Please output the lines starting with the line that contains "В Абхазии впервые пройдёт масштабный" and going on through the line that contains "Сможет ли ИИ написать оперу и спеть арию", copied verbatim.

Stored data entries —
────
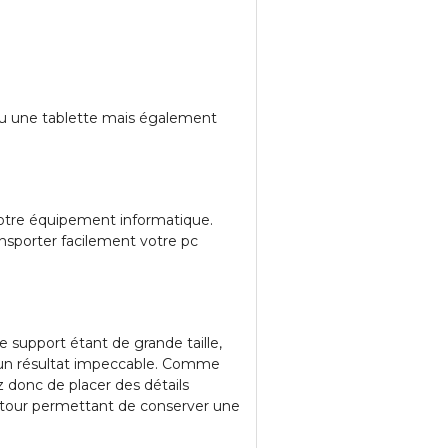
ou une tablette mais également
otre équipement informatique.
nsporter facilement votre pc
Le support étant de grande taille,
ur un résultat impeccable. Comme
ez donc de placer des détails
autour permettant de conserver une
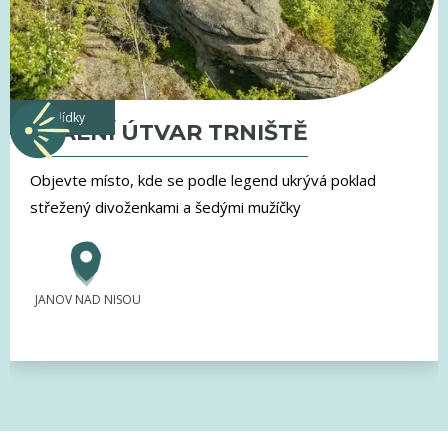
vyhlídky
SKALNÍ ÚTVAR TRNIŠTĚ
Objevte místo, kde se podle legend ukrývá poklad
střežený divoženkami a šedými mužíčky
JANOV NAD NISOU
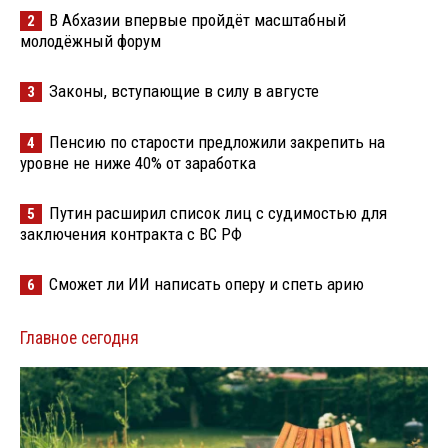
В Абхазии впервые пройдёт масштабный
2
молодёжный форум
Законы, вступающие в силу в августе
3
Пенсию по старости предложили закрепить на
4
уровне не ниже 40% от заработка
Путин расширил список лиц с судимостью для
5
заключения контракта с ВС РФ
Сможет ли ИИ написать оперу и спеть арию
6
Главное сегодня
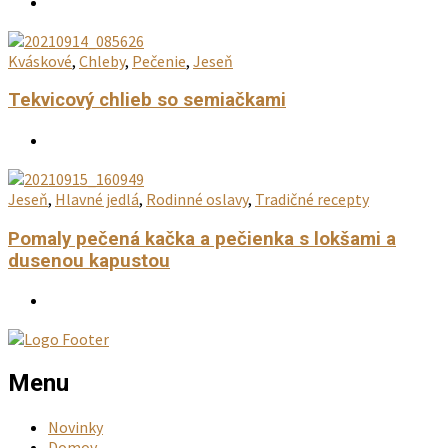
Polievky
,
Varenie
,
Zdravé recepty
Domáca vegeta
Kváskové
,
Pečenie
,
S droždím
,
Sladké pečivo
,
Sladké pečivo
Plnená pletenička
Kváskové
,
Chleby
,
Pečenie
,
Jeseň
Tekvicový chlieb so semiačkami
────
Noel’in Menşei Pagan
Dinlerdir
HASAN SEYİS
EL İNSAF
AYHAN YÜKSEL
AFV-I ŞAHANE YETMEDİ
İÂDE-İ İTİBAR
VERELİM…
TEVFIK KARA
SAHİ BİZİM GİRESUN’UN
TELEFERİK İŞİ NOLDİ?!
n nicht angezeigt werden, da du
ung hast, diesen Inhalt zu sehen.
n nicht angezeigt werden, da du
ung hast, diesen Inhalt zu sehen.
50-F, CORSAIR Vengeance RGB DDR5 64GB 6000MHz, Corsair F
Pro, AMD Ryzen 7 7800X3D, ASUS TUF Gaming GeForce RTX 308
────
SOLUTION FOR THIS PROBLEM —
В Абхазии впервые пройдёт масштабный
2
молодёжный форум
Законы, вступающие в силу в августе
3
Пенсию по старости предложили закрепить на
4
уровне не ниже 40% от заработка
Путин расширил список лиц с судимостью для
5
заключения контракта с ВС РФ
Сможет ли ИИ написать оперу и спеть арию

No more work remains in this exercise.